The Wall was the physical embodiment of the Socialist belief that common good trumps individual good. It was built to preserve the Socialist regime of the GDR by physically imprisoning its population, who up until then were leaving for West Germany in increasing numbers. The Communist form of Socialism that was practised in the Soviet block, and that is still adhered to a greater or lesser extent in China, Cuba and North Korea, is the natural extension of all Socialist regimes. Socialists believe they know what is best for all of us and that individuals should not be trusted to make their own decisions about how they live and work. Ultimately this belief must lead to the use of violence by the state to restrain individuals where their individual choices conflict with those of the rulers of the state.
The only alternative to the building of Berlin Walls is a society based on the paramouncy of individual rights. In such a society the only legitimate role of the state is to prevent the initiation of violence by one individual or group against another.

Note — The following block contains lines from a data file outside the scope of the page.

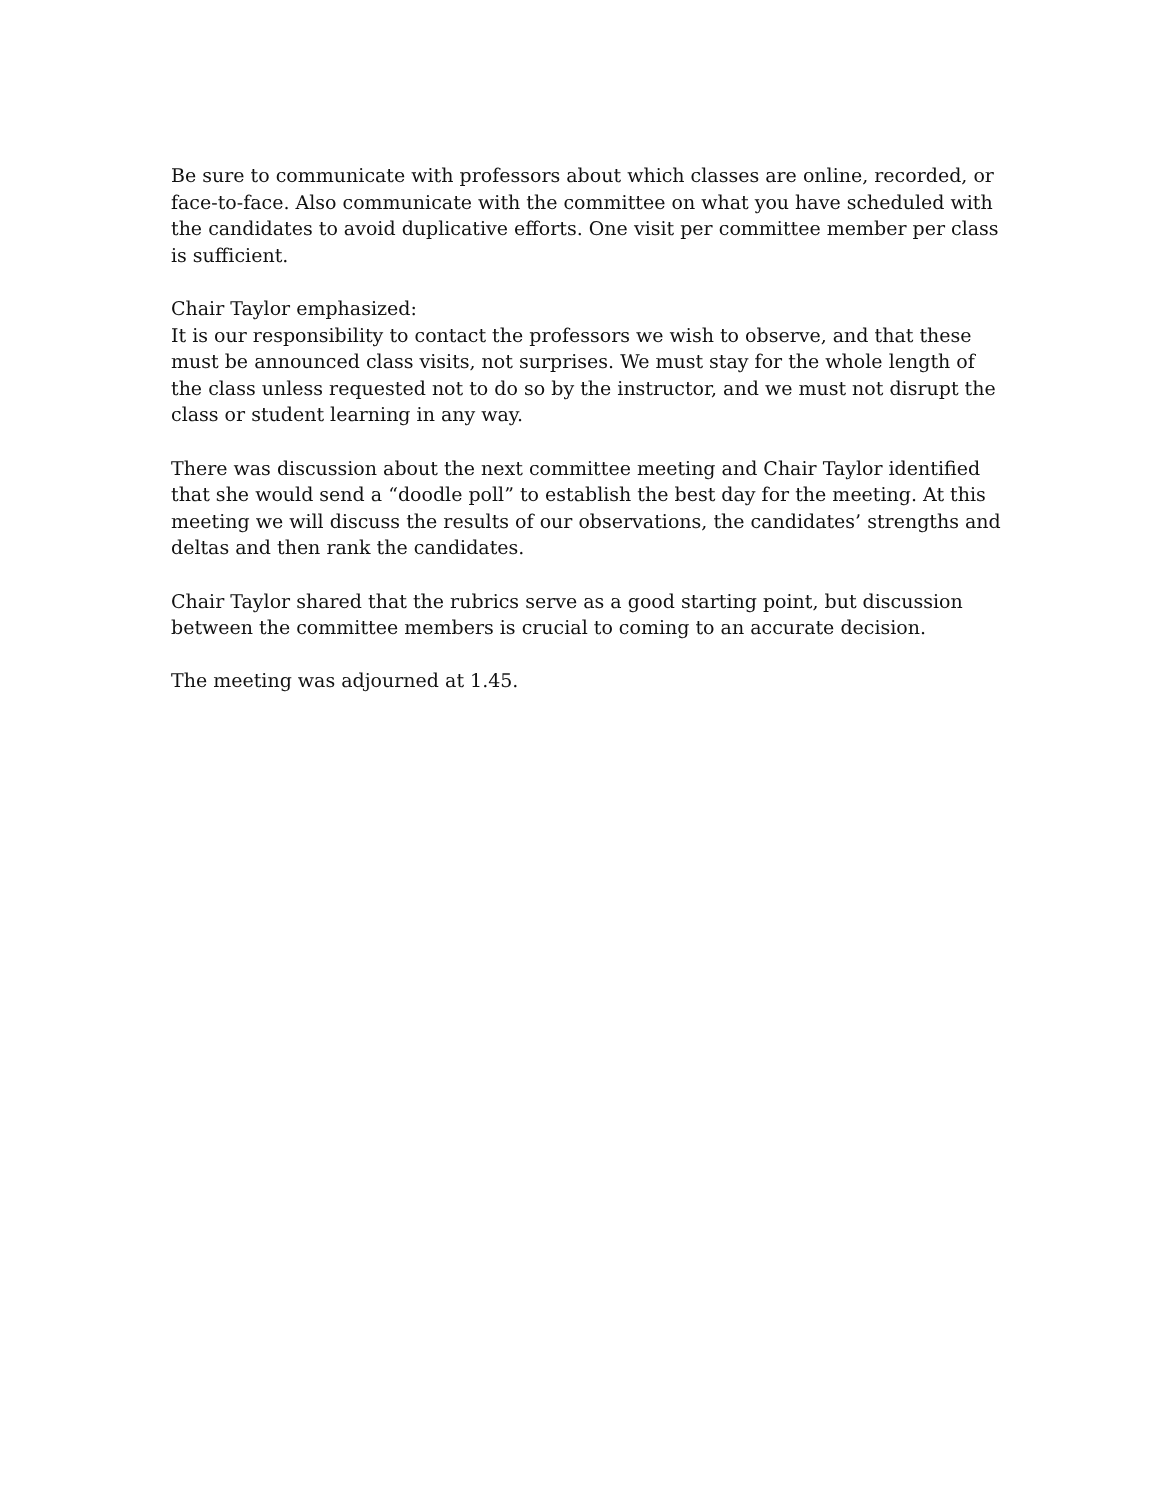Be sure to communicate with professors about which classes are online, recorded, or face-to-face. Also communicate with the committee on what you have scheduled with the candidates to avoid duplicative efforts. One visit per committee member per class is sufficient.
Chair Taylor emphasized:
It is our responsibility to contact the professors we wish to observe, and that these must be announced class visits, not surprises. We must stay for the whole length of the class unless requested not to do so by the instructor, and we must not disrupt the class or student learning in any way.
There was discussion about the next committee meeting and Chair Taylor identified that she would send a “doodle poll” to establish the best day for the meeting. At this meeting we will discuss the results of our observations, the candidates’ strengths and deltas and then rank the candidates.
Chair Taylor shared that the rubrics serve as a good starting point, but discussion between the committee members is crucial to coming to an accurate decision.
The meeting was adjourned at 1.45.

In such a society the state rules only by consent of the individual. In such a society, governments and laws are subservient to the rights of the individual, not the other way around.
Unfortunately, such a society doesn't exist in the world today. In all countries there is an on-going battle between those who adhere to the Socialist philosophy that 'might is right' and those who believe that individuals are best able to make their own decisions about how to live their lives.
The Berlin Wall is a fading reminder that, as Wendell Phillips (not Jefferson, as commonly thought) said, "Eternal vigilance is the price of liberty."